When is a block free?

Wed Oct 1 18:59:09 UTC 2008

On Wed, Oct 01, 2008 at 12:18:21PM -0600, Chris Worley wrote:
> 
> I was perusing David Woodhouse's 2.6.27-rc2 kernel at
> git://git.infradead.org/users/drzeus/discard-2.6.git, and noticed he
> has the discard built-in to where I was talking about for ext2... so I
> coded our driver to handle discards, and it works very nicely!!!

I'm not sure what you mean by "our driver"?
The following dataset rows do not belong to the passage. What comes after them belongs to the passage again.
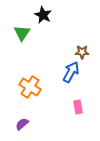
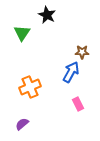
black star: moved 4 px right
orange cross: rotated 35 degrees clockwise
pink rectangle: moved 3 px up; rotated 16 degrees counterclockwise
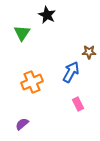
brown star: moved 7 px right
orange cross: moved 2 px right, 5 px up
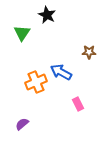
blue arrow: moved 10 px left; rotated 90 degrees counterclockwise
orange cross: moved 4 px right
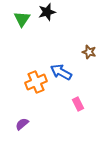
black star: moved 3 px up; rotated 30 degrees clockwise
green triangle: moved 14 px up
brown star: rotated 16 degrees clockwise
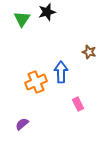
blue arrow: rotated 60 degrees clockwise
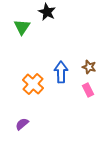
black star: rotated 30 degrees counterclockwise
green triangle: moved 8 px down
brown star: moved 15 px down
orange cross: moved 3 px left, 2 px down; rotated 25 degrees counterclockwise
pink rectangle: moved 10 px right, 14 px up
> The journaling issue you raise is not a show-stopper on the block
> device side: if the block device has to maintain a couple of blocks
> that are not really in use, it's no big deal (eventually the blocks
> will be re-written and the universe will be in order again)... for the
> users, I can understand if the discard is preserved on the block
> device, while the fs still thinks there's good data in there (we'll
> give you back all zeros on read).

It's no issue on the block device side at all, but from the user's
point of view it can be quite disastrous.  Consider the following
shell script:

   	cp /etc/passwd /etc/passwd.vipw
	vi /etc/passwd.vipw
	<sanity check /etc/passwd.vipw for correctness>
	# atomically update /etc/passwd
	mv /etc/passwd.vipw /etc/passwd

Now assume that we crash right after the "mv" command, but before the
transaction has committed.  The net result will be that the contents
of the /etc/passwd file will be all zeros, which some might
consider....  unfortuate.

This is exactly the same issue for why we can't just zero data blocks
on the unlink command, but instead have to wait until the unlink
operation has actually been committed in the journal.

						- Ted